Le Lodovico de la basse italienne Alessio Cacciamani porte haut les couleurs de la République de Venise, avec un timbre léonin, un noble phrasé, une prestance d’ambassade. Le Montano de Giovanni Impagliazzo est tout à son personnage, auquel il prête une voix chaude, nerveuse et calibrée pour une scène emplie de musique et de musiciens. Le Roderigo du ténor italien aussi Carlo Bosi, en nœud papillon et petites lunettes rondes, a le temps de déployer un instrument souple, tantôt suave, tantôt - volontairement - nasillard, une présence inquiétante, qui parvient, en peu de notes et de mots, à traduire le caractère fantoche de son personnage. L’araldo de Giuseppe Todisco est bien sonnant lors de sa courte apparition vénitienne.
Les ensembles, puissants, fidèles à la pensée contrapuntique (lignes musicales mêlées et mariées) du maître de Busseto, forment un composé, une trame, riche de toutes les vitesses et les tailles de vibratos et de vibrations : eau bouillonnante dans le grand chaudron de la scène.
Michele Mariotti, jeune et dynamique chef italien, engagé dans la partition et la représentation à 100%, revient au Festival, après y avoir dirigé́ Moïse et Pharaon en 2022. Il plonge illico le théâtre dans le grand bain verdien, dans la fureur tempétueuse du livret et le creux de ses vagues, avec une énergie à couper le souffle. Le public doit immédiatement s’acclimater à la force de l’œuvre, telle qu’elle est exercée, telle une pression inexorable, mais toujours divertissante, par la partition shakespearo-verdienne. Sa baguette est légèrement tournée vers son cœur, tandis qu’il prend soin d’aligner, avec son extrémité, sa main gauche, à la même distance, démontrant là sa maîtrise de l’espace alloué à la direction. Il virevolte jusqu’à se retourner entièrement, pantomime du chant, ou fait de profondes révérences à tel ou tel pupitre, tandis que ploient les gammes chromatiques descendantes. S’adressant à chaque instrumentiste soliste, il fait crépiter les allumettes de la petite harmonie, les fanfares de la bande organisée des trompettes, résonner les nombreuses mélodies de timbre de la partition (relais d’un pupitre soliste à l’autre). Il devient tennisman sur une terre battue, hautbois alias Desdémone contre trombone alias Otello : un set partout, balles neuves !

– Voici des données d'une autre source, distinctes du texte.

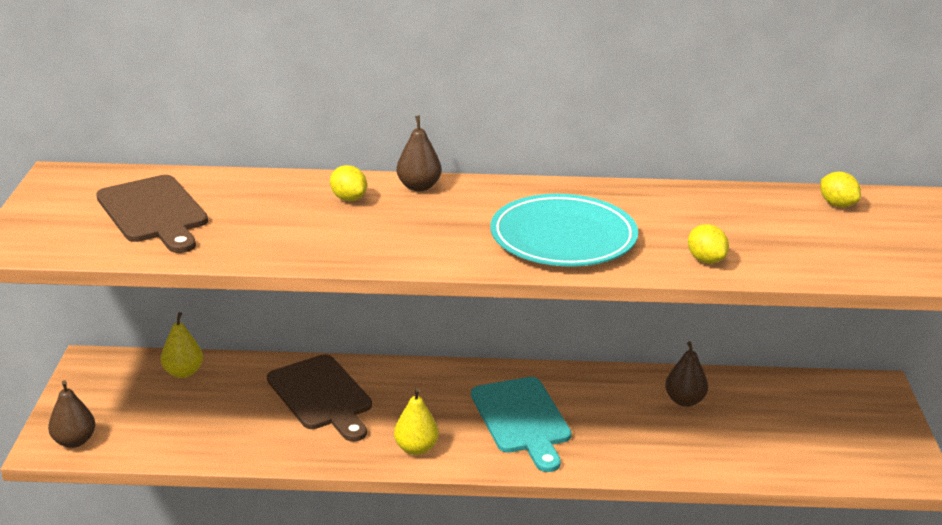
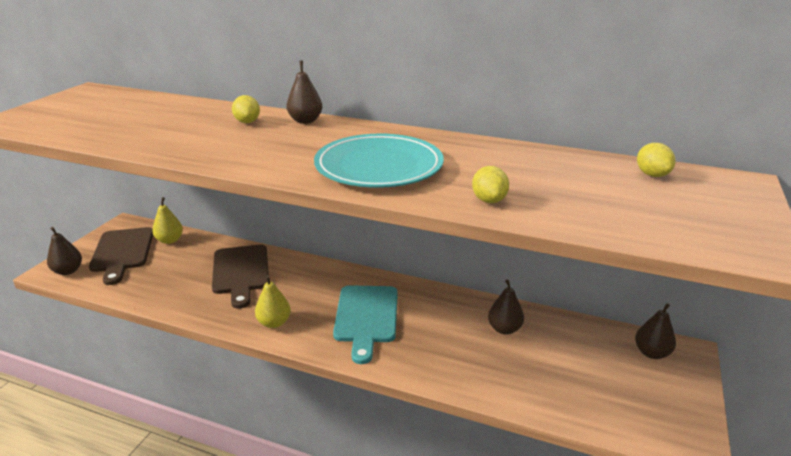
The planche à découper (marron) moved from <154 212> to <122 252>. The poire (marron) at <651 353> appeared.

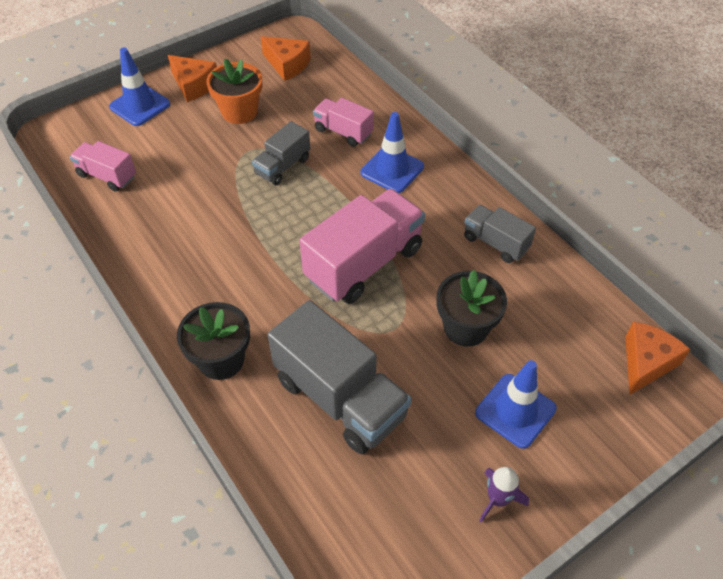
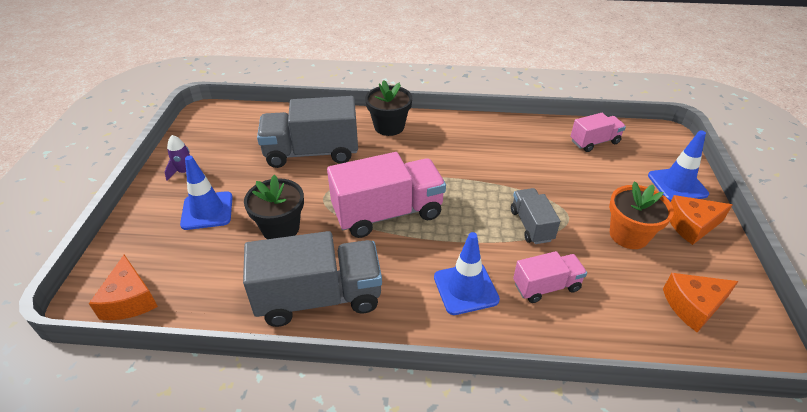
The camion (rose) at <364 263> turned 105 degrees counterclockwise. The camion (gris) at <495 243> changed to 1.85 times the size.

L’Orchestre du San Carlo est une machine musicale où les timbales luttent avec les éléments et avec Iago, formant même leur propre mélodie. La « banda » de mandoline et de guitare, faisant écho au Prophète, ponctue de son timbre popularisant, la partie chorale.
Le Chœur du San Carlo est terrifiant ou lénifiant, pétillant ou acclamant, avec une échelle de décibels adaptée aux vastes dimensions de la partition. Il a la virtuosité qui convient à l’écriture complexe que Verdi met dans la bouche de ses chœurs, les pupitres des sopranos et des ténors étant divisés, les valeurs rythmiques des notes étant souvent diminuées (les petites notes crépitantes si chères à Verdi). La Maîtrise des Bouches-du-Rhône, très sollicitée dans l’édition 2023 du Festival (Wozzeck, Le Prophète), flotte avec une candeur de moussaillon (leur costume) dans le grand bain de la scène.
Le public salue la performance et l’engagement de toutes les forces scéniques, avec leur couleur et leur emphase napolitaines, dans une œuvre qui creuse le sillon de la question complexe, tant ses avatars sont nombreux et distincts, de la manipulation, après Così fan tutte, Wozzeck ou encore Le Prophète.